Читать «Человек бегущий» онлайн - страница 200

Евгений Вячеславович Туинов

Снова паническая сила, какая-то лютая безысходность подхватили его, выбросили из кресла и туда, в коридор… Он увидел их в проеме еще распахнутой двери и, не помня себя, бросился на Серегу с кулаками, желая лишь одного — убрать, прогнать, вытолкать их из квартиры. Это он дома, а они приперлись, это он, он, он тут хозяин, это его, его крепость!..

— Какие тапочки? Пошли! Пошли вон! Тапочки! Тапочки!.. Проваливайте! Убирайтесь! — почти визжал он, беспомощно толкаясь, как муха в стекло, в твердую, каменную, железобетонную грудь ненавистного Бологова. — Вот вам тапочки!.. Вон! Вон! Вон! Вон!..

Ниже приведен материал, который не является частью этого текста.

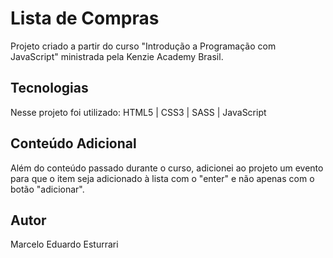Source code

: <h1 text-align="center"> Lista de Compras </h1>
<p text-align="center"> Projeto criado a partir do curso "Introdução a Programação com JavaScript" ministrada pela Kenzie Academy Brasil.</p>

<h2>Tecnologias</h2>
<p>Nesse projeto foi utilizado: HTML5 | CSS3 | SASS | JavaScript</p>

<h2>Conteúdo Adicional</h2>
<p>Além do conteúdo passado durante o curso, adicionei ao projeto um evento para que o item seja adicionado à lista com o "enter" e não apenas com o botão "adicionar".

<h2>Autor</h2>
<p>Marcelo Eduardo Esturrari</p>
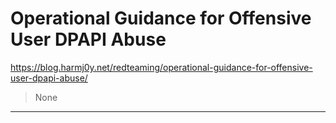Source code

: # Operational Guidance for Offensive User DPAPI Abuse

https://blog.harmj0y.net/redteaming/operational-guidance-for-offensive-user-dpapi-abuse/
<blockquote>
None
</blockquote>

---

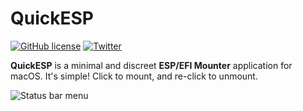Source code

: <h1>QuickESP</h1>

[![GitHub license](https://img.shields.io/github/license/dkoluris/quickesp.svg?style=flat-square)](https://github.com/dkoluris/quickesp/blob/master/LICENSE) [![Twitter](https://img.shields.io/twitter/url/https/github.com/dkoluris/quickesp.svg?style=social)](https://twitter.com/intent/tweet?text=Wow:&url=https%3A%2F%2Fgithub.com%2Fdkoluris%2Fquickesp)

**QuickESP** is a minimal and discreet **ESP/EFI Mounter** application for macOS. It's simple! Click to mount, and re-click to unmount.

<img src="https://i.imgur.com/yDyplVN.jpg" alt="Status bar menu"/>
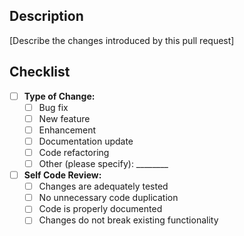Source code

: ## Description
[Describe the changes introduced by this pull request]

## Checklist
- [ ] **Type of Change:**
  - [ ] Bug fix
  - [ ] New feature
  - [ ] Enhancement
  - [ ] Documentation update
  - [ ] Code refactoring
  - [ ] Other (please specify): ________

- [ ] **Self Code Review:**
  - [ ] Changes are adequately tested
  - [ ] No unnecessary code duplication
  - [ ] Code is properly documented
  - [ ] Changes do not break existing functionality
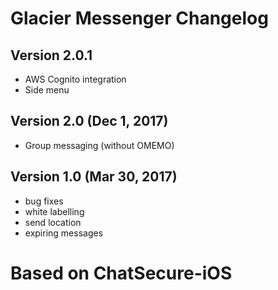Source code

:# Glacier Messenger Changelog

## Version 2.0.1 

* AWS Cognito integration
* Side menu

## Version 2.0 (Dec 1, 2017)

* Group messaging (without OMEMO)

## Version 1.0 (Mar 30, 2017)

* bug fixes
* white labelling
* send location
* expiring messages

# Based on ChatSecure-iOS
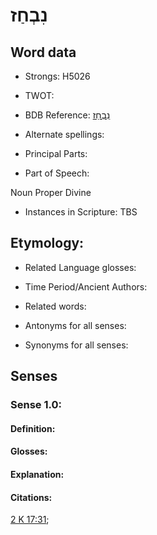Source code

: # נִבְחַז

<!-- Status: S2="NeedsEdits" -->
<!-- Lexica used for edits:   -->

## Word data

* Strongs: H5026

* TWOT: 

* BDB Reference: [נִבְחַז](rc://en/bdb/dict/n.ak.ac)

* Alternate spellings:

* Principal Parts:

* Part of Speech:

Noun Proper Divine

* Instances in Scripture: TBS

## Etymology:

* Related Language glosses:

* Time Period/Ancient Authors:

* Related words:

* Antonyms for all senses:

* Synonyms for all senses:

## Senses

### Sense 1.0:

#### Definition:

#### Glosses:



#### Explanation:

#### Citations:

[2 K 17:31](rc://he/uhb/book/2ki/17/31); 

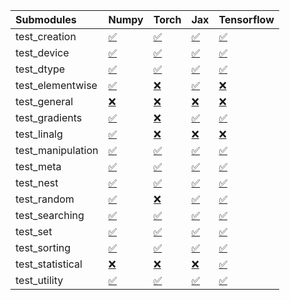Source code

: | Submodules        | Numpy                                                                                                                           | Torch                                                                                                                           | Jax                                                                                                                             | Tensorflow                                                                                                                      |
|:------------------|:--------------------------------------------------------------------------------------------------------------------------------|:--------------------------------------------------------------------------------------------------------------------------------|:--------------------------------------------------------------------------------------------------------------------------------|:--------------------------------------------------------------------------------------------------------------------------------|
| test_creation     | <a href="https://github.com/unifyai/ivy/runs/8195842229?check_suite_focus=true" rel="noopener noreferrer" target="_blank">✅</a> | <a href="https://github.com/unifyai/ivy/runs/8195843226?check_suite_focus=true" rel="noopener noreferrer" target="_blank">✅</a> | <a href="https://github.com/unifyai/ivy/runs/8195844248?check_suite_focus=true" rel="noopener noreferrer" target="_blank">✅</a> | <a href="https://github.com/unifyai/ivy/runs/8195845006?check_suite_focus=true" rel="noopener noreferrer" target="_blank">✅</a> |
| test_device       | <a href="https://github.com/unifyai/ivy/runs/8195842294?check_suite_focus=true" rel="noopener noreferrer" target="_blank">✅</a> | <a href="https://github.com/unifyai/ivy/runs/8195843296?check_suite_focus=true" rel="noopener noreferrer" target="_blank">✅</a> | <a href="https://github.com/unifyai/ivy/runs/8195844307?check_suite_focus=true" rel="noopener noreferrer" target="_blank">✅</a> | <a href="https://github.com/unifyai/ivy/runs/8195845051?check_suite_focus=true" rel="noopener noreferrer" target="_blank">✅</a> |
| test_dtype        | <a href="https://github.com/unifyai/ivy/runs/8195842364?check_suite_focus=true" rel="noopener noreferrer" target="_blank">✅</a> | <a href="https://github.com/unifyai/ivy/runs/8195843350?check_suite_focus=true" rel="noopener noreferrer" target="_blank">✅</a> | <a href="https://github.com/unifyai/ivy/runs/8195844357?check_suite_focus=true" rel="noopener noreferrer" target="_blank">✅</a> | <a href="https://github.com/unifyai/ivy/runs/8195845107?check_suite_focus=true" rel="noopener noreferrer" target="_blank">✅</a> |
| test_elementwise  | <a href="https://github.com/unifyai/ivy/runs/8195842426?check_suite_focus=true" rel="noopener noreferrer" target="_blank">✅</a> | <a href="https://github.com/unifyai/ivy/runs/8195843409?check_suite_focus=true" rel="noopener noreferrer" target="_blank">❌</a> | <a href="https://github.com/unifyai/ivy/runs/8195844408?check_suite_focus=true" rel="noopener noreferrer" target="_blank">✅</a> | <a href="https://github.com/unifyai/ivy/runs/8195845157?check_suite_focus=true" rel="noopener noreferrer" target="_blank">❌</a> |
| test_general      | <a href="https://github.com/unifyai/ivy/runs/8195842486?check_suite_focus=true" rel="noopener noreferrer" target="_blank">❌</a> | <a href="https://github.com/unifyai/ivy/runs/8195843460?check_suite_focus=true" rel="noopener noreferrer" target="_blank">❌</a> | <a href="https://github.com/unifyai/ivy/runs/8195844448?check_suite_focus=true" rel="noopener noreferrer" target="_blank">❌</a> | <a href="https://github.com/unifyai/ivy/runs/8195845211?check_suite_focus=true" rel="noopener noreferrer" target="_blank">❌</a> |
| test_gradients    | <a href="https://github.com/unifyai/ivy/runs/8195842555?check_suite_focus=true" rel="noopener noreferrer" target="_blank">✅</a> | <a href="https://github.com/unifyai/ivy/runs/8195843517?check_suite_focus=true" rel="noopener noreferrer" target="_blank">❌</a> | <a href="https://github.com/unifyai/ivy/runs/8195844498?check_suite_focus=true" rel="noopener noreferrer" target="_blank">✅</a> | <a href="https://github.com/unifyai/ivy/runs/8195845270?check_suite_focus=true" rel="noopener noreferrer" target="_blank">✅</a> |
| test_linalg       | <a href="https://github.com/unifyai/ivy/runs/8195842626?check_suite_focus=true" rel="noopener noreferrer" target="_blank">✅</a> | <a href="https://github.com/unifyai/ivy/runs/8195843574?check_suite_focus=true" rel="noopener noreferrer" target="_blank">❌</a> | <a href="https://github.com/unifyai/ivy/runs/8195844540?check_suite_focus=true" rel="noopener noreferrer" target="_blank">❌</a> | <a href="https://github.com/unifyai/ivy/runs/8195845315?check_suite_focus=true" rel="noopener noreferrer" target="_blank">❌</a> |
| test_manipulation | <a href="https://github.com/unifyai/ivy/runs/8195842703?check_suite_focus=true" rel="noopener noreferrer" target="_blank">✅</a> | <a href="https://github.com/unifyai/ivy/runs/8195843618?check_suite_focus=true" rel="noopener noreferrer" target="_blank">✅</a> | <a href="https://github.com/unifyai/ivy/runs/8195844589?check_suite_focus=true" rel="noopener noreferrer" target="_blank">✅</a> | <a href="https://github.com/unifyai/ivy/runs/8195845370?check_suite_focus=true" rel="noopener noreferrer" target="_blank">✅</a> |
| test_meta         | <a href="https://github.com/unifyai/ivy/runs/8195842767?check_suite_focus=true" rel="noopener noreferrer" target="_blank">✅</a> | <a href="https://github.com/unifyai/ivy/runs/8195843675?check_suite_focus=true" rel="noopener noreferrer" target="_blank">✅</a> | <a href="https://github.com/unifyai/ivy/runs/8195844638?check_suite_focus=true" rel="noopener noreferrer" target="_blank">✅</a> | <a href="https://github.com/unifyai/ivy/runs/8195845414?check_suite_focus=true" rel="noopener noreferrer" target="_blank">✅</a> |
| test_nest         | <a href="https://github.com/unifyai/ivy/runs/8195842831?check_suite_focus=true" rel="noopener noreferrer" target="_blank">✅</a> | <a href="https://github.com/unifyai/ivy/runs/8195843743?check_suite_focus=true" rel="noopener noreferrer" target="_blank">✅</a> | <a href="https://github.com/unifyai/ivy/runs/8195844692?check_suite_focus=true" rel="noopener noreferrer" target="_blank">✅</a> | <a href="https://github.com/unifyai/ivy/runs/8195845469?check_suite_focus=true" rel="noopener noreferrer" target="_blank">✅</a> |
| test_random       | <a href="https://github.com/unifyai/ivy/runs/8195842888?check_suite_focus=true" rel="noopener noreferrer" target="_blank">✅</a> | <a href="https://github.com/unifyai/ivy/runs/8195843817?check_suite_focus=true" rel="noopener noreferrer" target="_blank">❌</a> | <a href="https://github.com/unifyai/ivy/runs/8195844731?check_suite_focus=true" rel="noopener noreferrer" target="_blank">✅</a> | <a href="https://github.com/unifyai/ivy/runs/8195845524?check_suite_focus=true" rel="noopener noreferrer" target="_blank">✅</a> |
| test_searching    | <a href="https://github.com/unifyai/ivy/runs/8195842942?check_suite_focus=true" rel="noopener noreferrer" target="_blank">✅</a> | <a href="https://github.com/unifyai/ivy/runs/8195843878?check_suite_focus=true" rel="noopener noreferrer" target="_blank">✅</a> | <a href="https://github.com/unifyai/ivy/runs/8195844774?check_suite_focus=true" rel="noopener noreferrer" target="_blank">✅</a> | <a href="https://github.com/unifyai/ivy/runs/8195845591?check_suite_focus=true" rel="noopener noreferrer" target="_blank">✅</a> |
| test_set          | <a href="https://github.com/unifyai/ivy/runs/8195843001?check_suite_focus=true" rel="noopener noreferrer" target="_blank">✅</a> | <a href="https://github.com/unifyai/ivy/runs/8195843952?check_suite_focus=true" rel="noopener noreferrer" target="_blank">✅</a> | <a href="https://github.com/unifyai/ivy/runs/8195844828?check_suite_focus=true" rel="noopener noreferrer" target="_blank">✅</a> | <a href="https://github.com/unifyai/ivy/runs/8195845658?check_suite_focus=true" rel="noopener noreferrer" target="_blank">✅</a> |
| test_sorting      | <a href="https://github.com/unifyai/ivy/runs/8195843046?check_suite_focus=true" rel="noopener noreferrer" target="_blank">✅</a> | <a href="https://github.com/unifyai/ivy/runs/8195844033?check_suite_focus=true" rel="noopener noreferrer" target="_blank">✅</a> | <a href="https://github.com/unifyai/ivy/runs/8195844872?check_suite_focus=true" rel="noopener noreferrer" target="_blank">✅</a> | <a href="https://github.com/unifyai/ivy/runs/8195845708?check_suite_focus=true" rel="noopener noreferrer" target="_blank">✅</a> |
| test_statistical  | <a href="https://github.com/unifyai/ivy/runs/8195843107?check_suite_focus=true" rel="noopener noreferrer" target="_blank">❌</a> | <a href="https://github.com/unifyai/ivy/runs/8195844113?check_suite_focus=true" rel="noopener noreferrer" target="_blank">❌</a> | <a href="https://github.com/unifyai/ivy/runs/8195844906?check_suite_focus=true" rel="noopener noreferrer" target="_blank">❌</a> | <a href="https://github.com/unifyai/ivy/runs/8195845793?check_suite_focus=true" rel="noopener noreferrer" target="_blank">✅</a> |
| test_utility      | <a href="https://github.com/unifyai/ivy/runs/8195843166?check_suite_focus=true" rel="noopener noreferrer" target="_blank">✅</a> | <a href="https://github.com/unifyai/ivy/runs/8195844191?check_suite_focus=true" rel="noopener noreferrer" target="_blank">✅</a> | <a href="https://github.com/unifyai/ivy/runs/8195844957?check_suite_focus=true" rel="noopener noreferrer" target="_blank">✅</a> | <a href="https://github.com/unifyai/ivy/runs/8195845864?check_suite_focus=true" rel="noopener noreferrer" target="_blank">✅</a> |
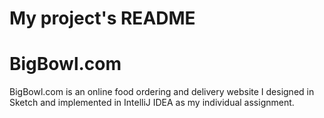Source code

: # My project's README
# BigBowl.com
BigBowl.com is an online food ordering and delivery website I designed in Sketch and implemented in IntelliJ IDEA as my individual assignment. 
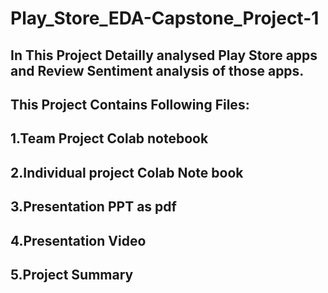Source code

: # Play_Store_EDA-Capstone_Project-1
## In This Project Detailly analysed Play Store apps and Review Sentiment analysis of those apps.
## This Project Contains Following Files:
## 1.Team Project Colab notebook
## 2.Individual project Colab Note book
## 3.Presentation PPT as pdf
## 4.Presentation Video
## 5.Project Summary
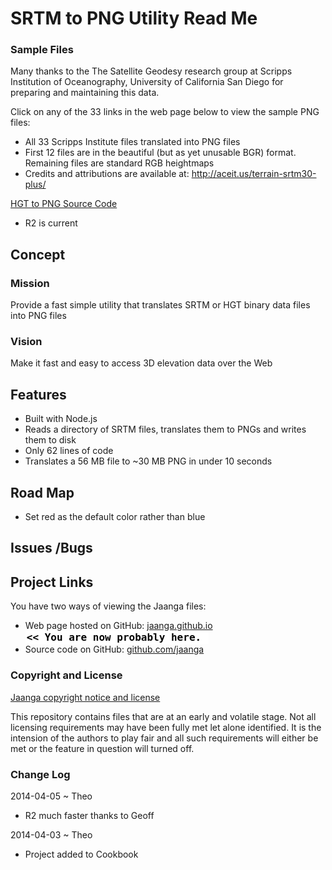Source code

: SRTM to PNG Utility Read Me
===

### Sample Files

Many thanks to the The Satellite Geodesy research group at Scripps Institution of Oceanography, University of California San Diego 
for preparing and maintaining this data.

Click on any of the 33 links in the web page below to view the sample PNG files:

* All 33 Scripps Institute files translated into PNG files
* First 12 files are in the beautiful (but as yet unusable BGR) format. Remaining files are standard RGB heightmaps
* Credits and attributions are available at: <http://aceit.us/terrain-srtm30-plus/>

[HGT to PNG Source Code](https://github.com/jaanga/terrain-plus/tree/gh-pages/cookbook/hgt-to-png/)  

* R2 is current

## Concept

### Mission
Provide a fast simple utility that translates SRTM or HGT binary data files into PNG files 

### Vision
Make it fast and easy to access 3D elevation data over the Web

## Features

* Built with Node.js  
* Reads a directory of SRTM files, translates them to PNGs and writes them to disk  
* Only 62 lines of code
* Translates a 56 MB file to ~30 MB PNG in under 10 seconds


## Road Map

* Set red as the default color rather than blue

## Issues /Bugs


## Project Links

You have two ways of viewing the Jaanga files:

* Web page hosted on GitHub: [jaanga.github.io]( http://jaanga.github.io/terrain-plus/cookbook/hgt-to-png/ "view the files as apps." ) <input value="<< You are now probably here." size=28 style="font:bold 12pt monospace;border-width:0;" >  
* Source code on GitHub: [github.com/jaanga]( https://github.com/jaanga/terrain-plus/tree/gh-pages/cookbook/hgt-to-png/ "View the files as source code." ) <scan style=display:none ><< You are now probably here.</scan>


### Copyright and License

[Jaanga copyright notice and license]( https://github.com/jaanga/jaanga.github.io/blob/master/jaanga-copyright-and-mit-license.md )

This repository contains files that are  at an early and volatile stage. Not all licensing requirements may have been fully met let alone identified. It is the intension of the authors to play fair and all such requirements will either be met or the feature in question will turned off.


### Change Log

2014-04-05 ~ Theo

* R2 much faster thanks to Geoff

2014-04-03 ~ Theo

* Project added to Cookbook



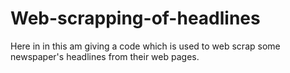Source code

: # Web-scrapping-of-headlines
Here in in this am giving a code which is used to web scrap some newspaper's headlines from their web pages.
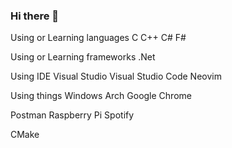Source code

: ### Hi there 👋

Using or Learning languages
C C++ C# F#

Using or Learning frameworks
.Net

Using IDE
Visual Studio Visual Studio Code Neovim

Using things
Windows Arch Google Chrome

Postman Raspberry Pi Spotify

CMake
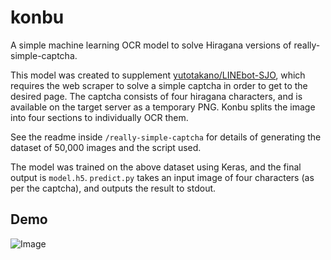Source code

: # konbu

A simple machine learning OCR model to solve Hiragana versions of really-simple-captcha.

This model was created to supplement [yutotakano/LINEbot-SJO](https://github.com/yutotakano/LINEbot-SJO), which requires the web scraper to solve a simple captcha in order to get to the desired page. The captcha consists of four hiragana characters, and is available on the target server as a temporary PNG. Konbu splits the image into four sections to individually OCR them.

See the readme inside `/really-simple-captcha` for details of generating the dataset of 50,000 images and the script used.

The model was trained on the above dataset using Keras, and the final output is `model.h5`. `predict.py` takes an input image of four characters (as per the captcha), and outputs the result to stdout.

## Demo

![Image](https://i.imgur.com/vnladYn.png)
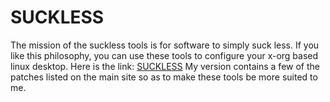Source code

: # SUCKLESS

The mission of the suckless tools is for software to simply suck less. If you like this philosophy, you can use these tools to configure your x-org based linux desktop. 
Here is the link:
[SUCKLESS](https://suckless.org/)
My version contains a few of the patches listed on the main site so as to make these tools be more suited to me. 

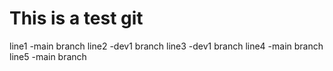 # This is a test git
line1 -main branch
line2 -dev1 branch
line3 -dev1 branch
line4 -main branch
line5 -main branch
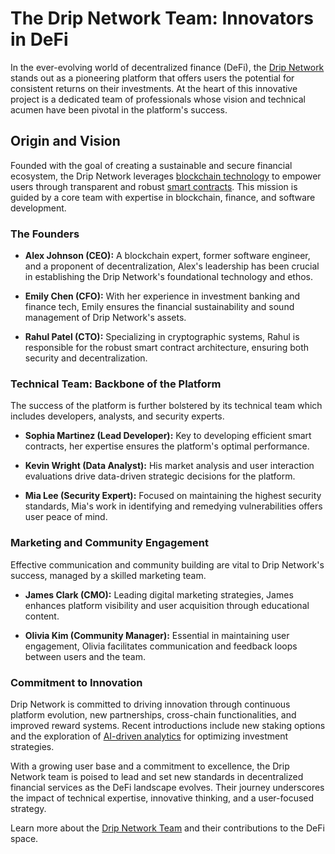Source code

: # The Drip Network Team: Innovators in DeFi

In the ever-evolving world of decentralized finance (DeFi), the [Drip Network](https://drip.community/) stands out as a pioneering platform that offers users the potential for consistent returns on their investments. At the heart of this innovative project is a dedicated team of professionals whose vision and technical acumen have been pivotal in the platform's success.

## Origin and Vision

Founded with the goal of creating a sustainable and secure financial ecosystem, the Drip Network leverages [blockchain technology](https://www.license-token.com/wiki/what-is-blockchain) to empower users through transparent and robust [smart contracts](https://www.license-token.com/wiki/smart-contracts-on-blockchain). This mission is guided by a core team with expertise in blockchain, finance, and software development.

### The Founders

- **Alex Johnson (CEO):** A blockchain expert, former software engineer, and a proponent of decentralization, Alex's leadership has been crucial in establishing the Drip Network's foundational technology and ethos.
  
- **Emily Chen (CFO):** With her experience in investment banking and finance tech, Emily ensures the financial sustainability and sound management of Drip Network's assets.
  
- **Rahul Patel (CTO):** Specializing in cryptographic systems, Rahul is responsible for the robust smart contract architecture, ensuring both security and decentralization.

### Technical Team: Backbone of the Platform

The success of the platform is further bolstered by its technical team which includes developers, analysts, and security experts.

- **Sophia Martinez (Lead Developer):** Key to developing efficient smart contracts, her expertise ensures the platform's optimal performance.
  
- **Kevin Wright (Data Analyst):** His market analysis and user interaction evaluations drive data-driven strategic decisions for the platform.
  
- **Mia Lee (Security Expert):** Focused on maintaining the highest security standards, Mia's work in identifying and remedying vulnerabilities offers user peace of mind.

### Marketing and Community Engagement

Effective communication and community building are vital to Drip Network's success, managed by a skilled marketing team.

- **James Clark (CMO):** Leading digital marketing strategies, James enhances platform visibility and user acquisition through educational content.
  
- **Olivia Kim (Community Manager):** Essential in maintaining user engagement, Olivia facilitates communication and feedback loops between users and the team.

### Commitment to Innovation

Drip Network is committed to driving innovation through continuous platform evolution, new partnerships, cross-chain functionalities, and improved reward systems. Recent introductions include new staking options and the exploration of [AI-driven analytics](https://www.license-token.com/wiki/blockchain-and-ai) for optimizing investment strategies.

With a growing user base and a commitment to excellence, the Drip Network team is poised to lead and set new standards in decentralized financial services as the DeFi landscape evolves. Their journey underscores the impact of technical expertise, innovative thinking, and a user-focused strategy.

Learn more about the [Drip Network Team](https://www.license-token.com/wiki/drip-network-team) and their contributions to the DeFi space.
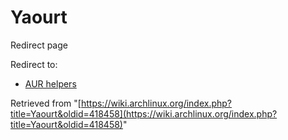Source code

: # Yaourt

Redirect page

Redirect to:

*   [AUR helpers](/index.php?title=AUR_helpers&redirect=no "AUR helpers")

Retrieved from "[https://wiki.archlinux.org/index.php?title=Yaourt&oldid=418458](https://wiki.archlinux.org/index.php?title=Yaourt&oldid=418458)"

Стена, часы с кукушкой, с низко опустившимися гирьками, проем двери — все вдруг рванулось куда-то влево, ноги лишились опоры, бросился пол навстречу, в лицо, в глаза, то есть Борик едва успел выкинуть руки перед собой и коснулся, ощутил чуткой саднящей ладонью сытую, напитанную мастикой поверхность паркета. В голове что-то сдернулось, вертухнулось и словно зазвенело, нереально и далеко, словно колокольчики, нет, словно стеклышки по асфальту, цветные такие стеклышки из разоренного когда-то в детстве калейдоскопа, нет, ближе, яснее, словно один большой ахнул колокол и загудел, завибрировал басом, могуче и властно, подавил, растоптал, подчинил, расплющил, а он сам словно и не он был, он как бы язык этого колокола — уже мотался, висел, парил в странно подвешенном состоянии…

* * *

Не, ну, Серега дае-о-от!.. Прямо тут, в чужом-то доме… Еще раз, еще, еще! Шлепки были все звонче, резче и настырно, крамольно отдавались коротким эхом в просторах неведомой квартиры, в тишине, в прочности и в молчании. Борик сучил ногами, судорожно искал ими опору. Слетели тапочки у него, и белые носки мелькали в воздухе, словно набирающий разгон пропеллер. И прежде чем испугаться или подумать о том, что сейчас будет, Грушенков мельком пожалел Борика, не так чтобы сильно, нет, но все же совершенно по-настоящему пожалел, ворохнулось что-то в груди, теплое, с трещинкой, потянуло, заскребло, потому что он, не знает, что ли, каково оно, когда так унизительно, задницей кверху, когда зажмут — не дернуться, не шелохнуться — и отшлепают, как маленького (ори, не ори…), и поставят потом на неверные, слабые ноги, уже наказанного, пришибленного, живи, мол, дальше, свое получил, — и живешь ведь, не знамо как… Короче, еще до армии Серега любил так вот поучить его уму-разуму — вместо, значит, отца, по праву старшего, сильного, и вообще уверял, смеясь, что между головой и этим самым местом прямая существует связь, налажена и действует безотказно с древнейших времен.

— …Вы что это себе позволяете? — удивился Бориков папаша. — У него же самолюбие!…

Серега аккуратно поставил Борика на ноги и усмехнулся, и спросил со странным спокойствием:

— Ну да? Чувство собственного достоинства, что ли? Так я не по самолюбию его, а по этой, стало быть, по мякушке…

Борик прислонился к стене. Лицо его было красным, и губы подрагивали от обиды, так что он даже покусывал их, усмиряя.